The performers and artistic groups that come to this center are honored; once a new talent is able to perform here, it's like being on a dragon's doorstep, and the future is bright.
The northern section of Broadway has entered the ghetto of Harlem. It's not much to look at, except for a few famous places along the way, such as Columbia University and Riverside Church. Here you can see the old apartment houses, black and shabby, the residents are crowded, living in hardship, mostly blacks and Latinos. The average person is afraid to venture into Harlem alone, especially at night. Sometimes outsiders parked on the side of the road and had the glass broken to steal the contents of their cars. In short, Harlem today is a problematic part of New York.

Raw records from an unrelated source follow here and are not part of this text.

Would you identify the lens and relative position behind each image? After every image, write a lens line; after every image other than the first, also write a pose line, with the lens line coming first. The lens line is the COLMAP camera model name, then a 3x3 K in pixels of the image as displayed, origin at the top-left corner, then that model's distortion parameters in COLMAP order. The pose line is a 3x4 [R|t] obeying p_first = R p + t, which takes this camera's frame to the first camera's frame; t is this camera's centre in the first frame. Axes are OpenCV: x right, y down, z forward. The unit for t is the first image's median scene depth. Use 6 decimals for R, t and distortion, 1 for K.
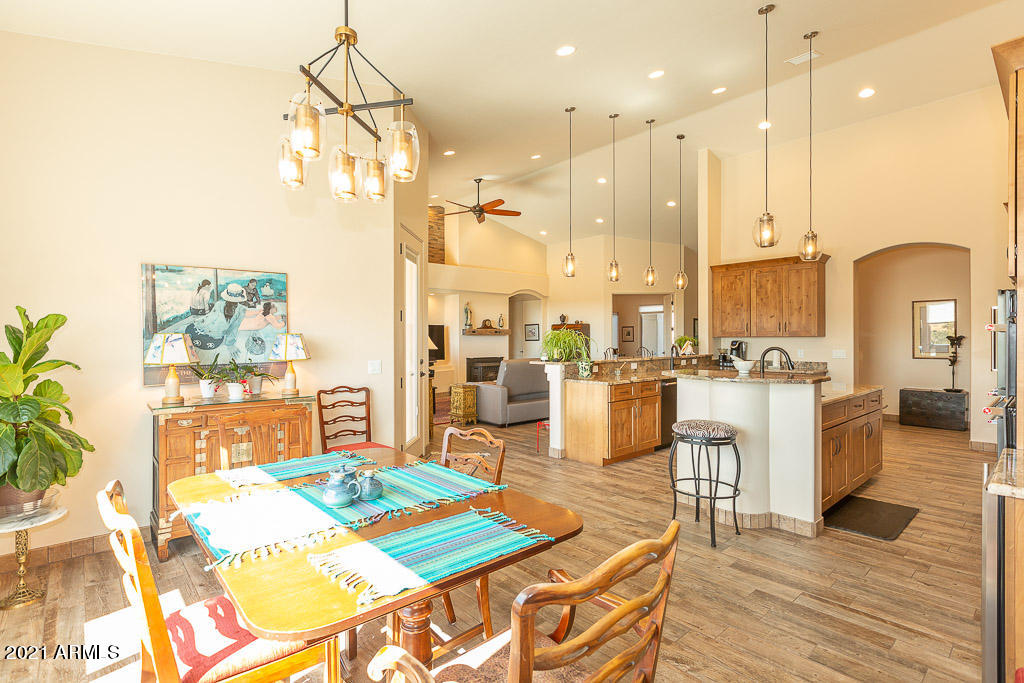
lens RADIAL K [[489.5, 0, 517.3], [0, 489.5, 339.1], [0, 0, 1]] dist [-0.001308, -0.000062]
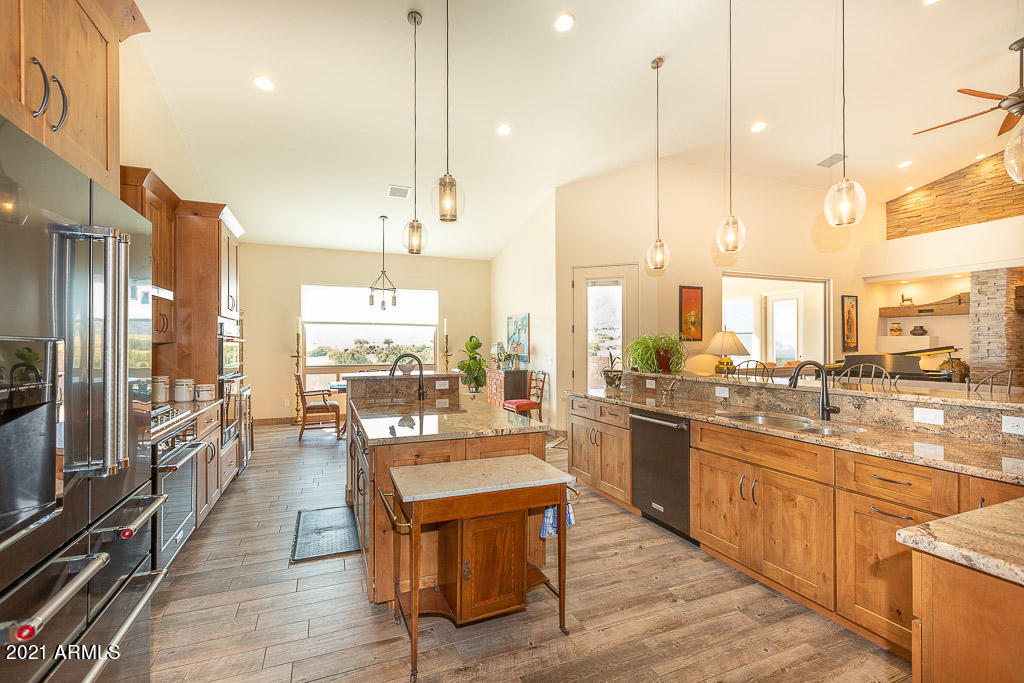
lens RADIAL K [[455.5, 0, 512.0], [0, 455.5, 341.5], [0, 0, 1]] dist [0.000045, -0.000752]
pose [[-0.336882, -0.003788, -0.941539, 0.573856], [0.003145, 0.999982, -0.005148, -0.002583], [0.941541, -0.004695, -0.336864, 0.651438]]
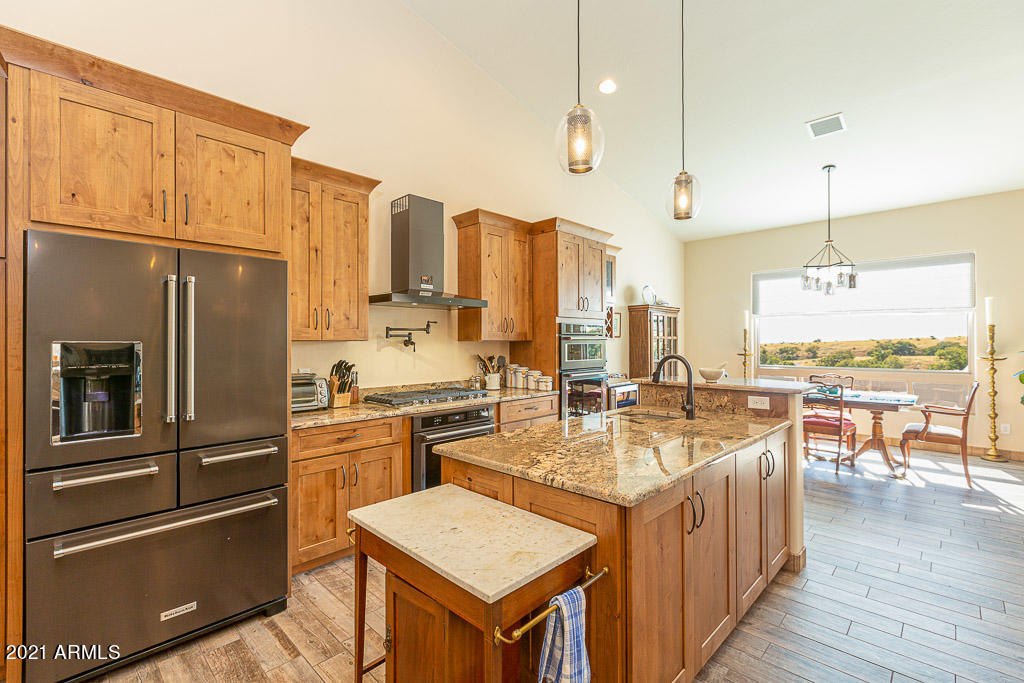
lens RADIAL K [[455.5, 0, 512.0], [0, 455.5, 341.5], [0, 0, 1]] dist [0.000045, -0.000752]
pose [[-0.997982, 0.004832, -0.063317, 0.351364], [0.004986, 0.999985, -0.002268, -0.002699], [0.063305, -0.002579, -0.997991, 0.723458]]
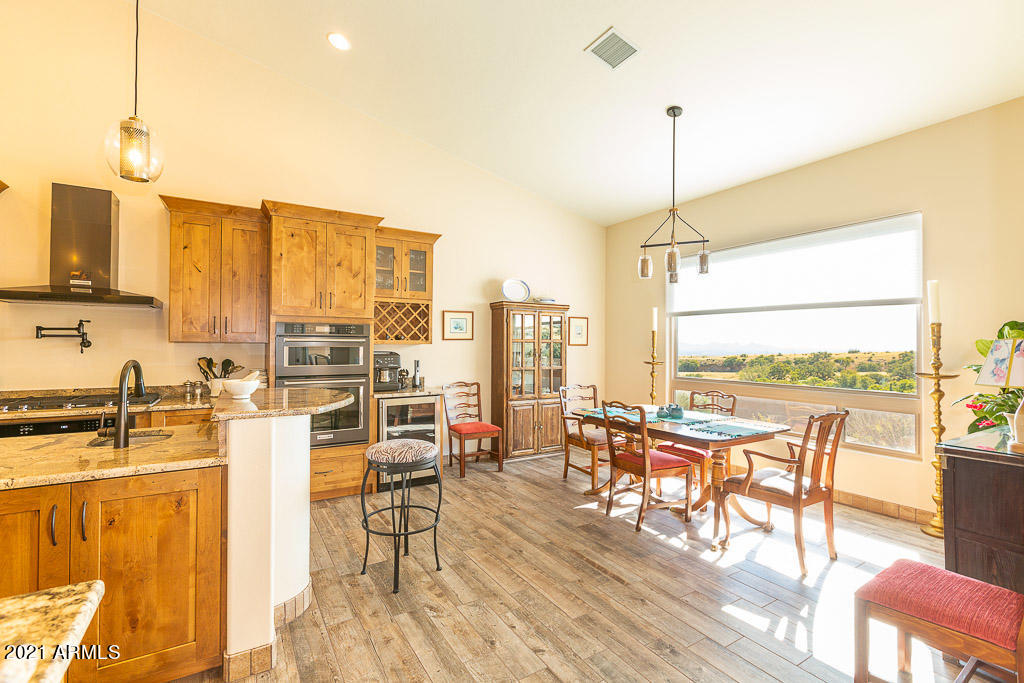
lens RADIAL K [[455.5, 0, 512.0], [0, 455.5, 341.5], [0, 0, 1]] dist [0.000045, -0.000752]
pose [[-0.982980, -0.001730, 0.183705, -0.005539], [-0.003802, 0.999933, -0.010927, -0.001715], [-0.183673, -0.011440, -0.982921, 0.619698]]
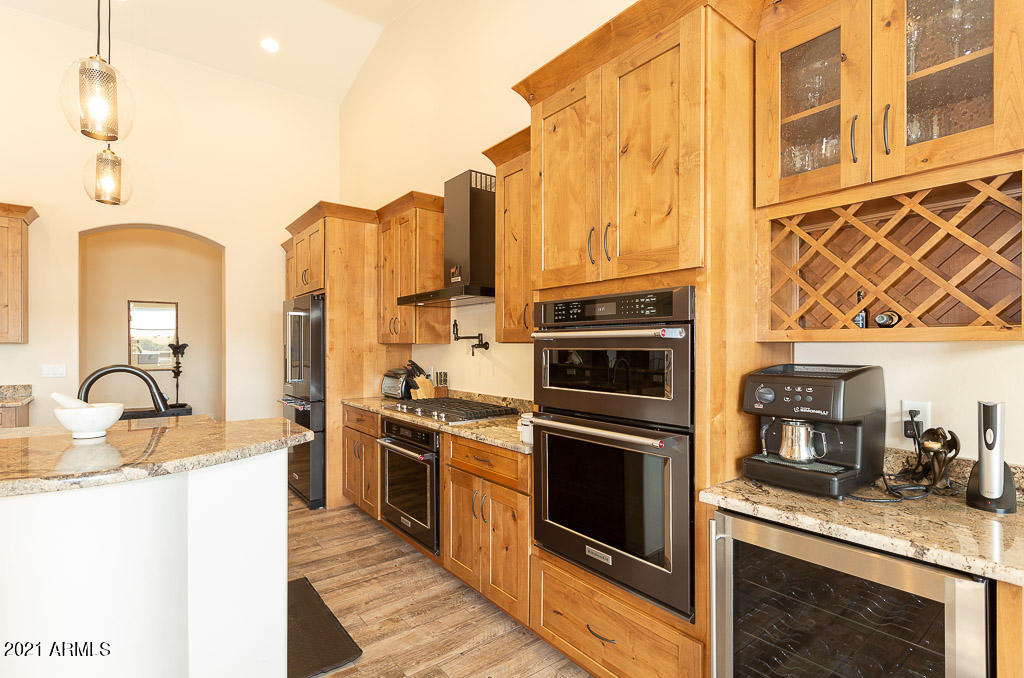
lens RADIAL K [[488.9, 0, 508.7], [0, 488.9, 346.7], [0, 0, 1]] dist [0.000531, 0.000014]
pose [[0.074382, 0.001427, 0.997229, 0.041453], [-0.002600, 0.999996, -0.001237, -0.001519], [-0.997226, -0.002501, 0.074386, 0.258222]]
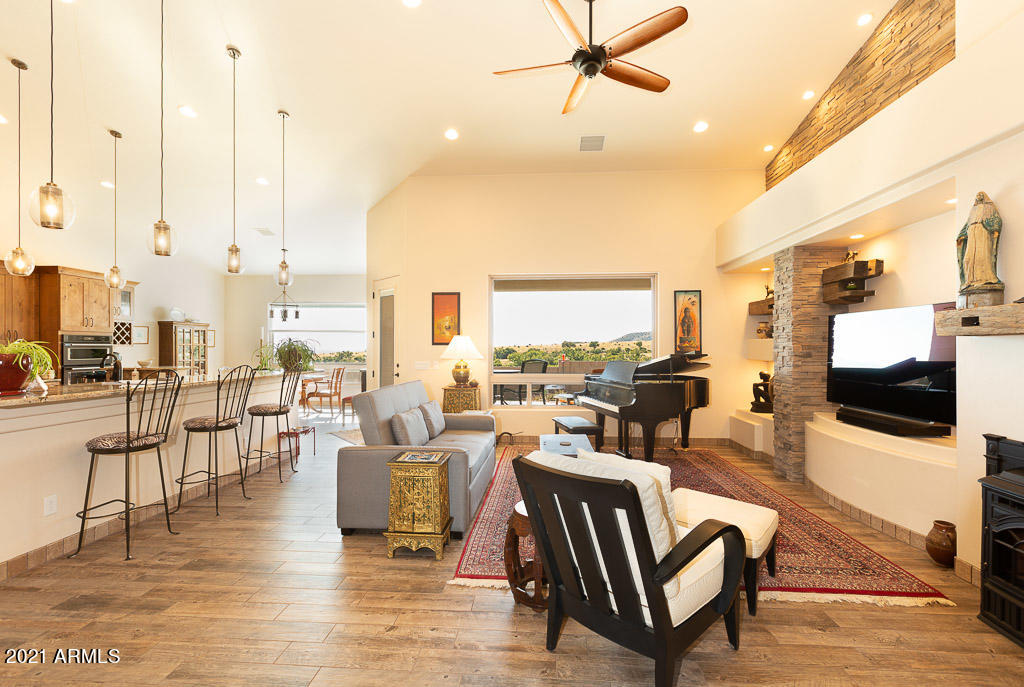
lens RADIAL K [[455.5, 0, 512.0], [0, 455.5, 343.5], [0, 0, 1]] dist [0.000045, -0.000752]
pose [[-0.721164, -0.005310, -0.692744, 0.258801], [0.000296, 0.999968, -0.007972, -0.002781], [0.692764, -0.005954, -0.721140, 1.257587]]
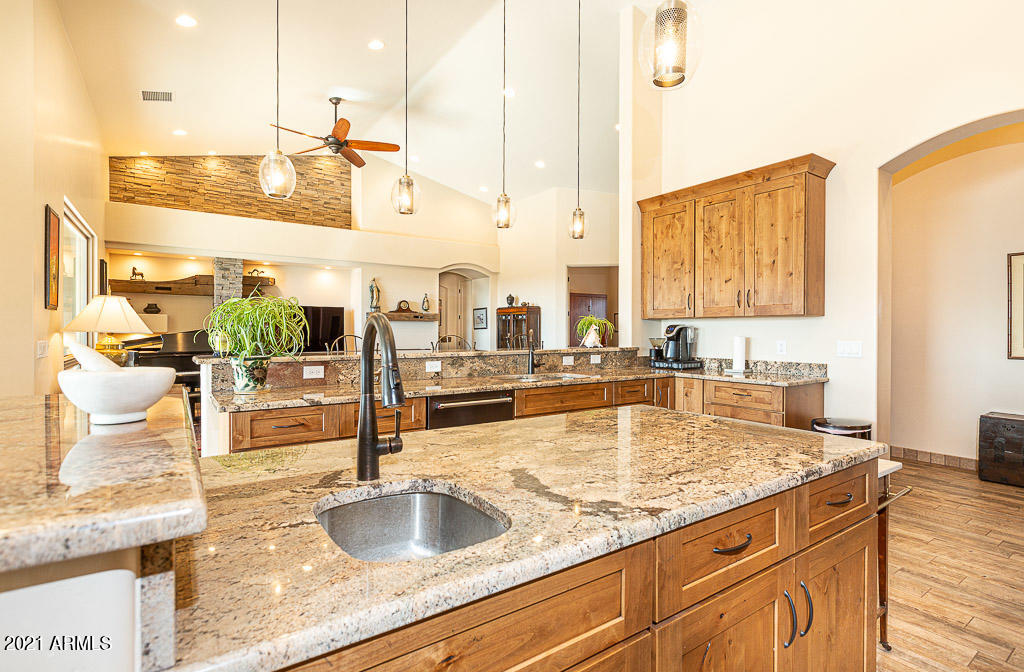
lens RADIAL K [[492.1, 0, 512.0], [0, 492.1, 336.0], [0, 0, 1]] dist [-0.002361, -0.000291]
pose [[0.992375, 0.007721, -0.123012, 0.267071], [-0.006664, 0.999937, 0.009004, 0.010479], [0.123074, -0.008116, 0.992364, 0.317970]]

Throughout Broadway, it is like a colorful kaleidoscope, a picture of the world in all its glory. There is the most refined art and the lowest entertainment; elegant church sanctuaries and famous neighborhoods infested with criminals. Famous ladies in the store carefully selected thousands of dollars a pair of women's shoes, down-and-out beggars can only sleep on the streets at night. Although Broadway is no longer the only prosperous street in the United States, but for countless young people eager to succeed, it is still a beautiful dream.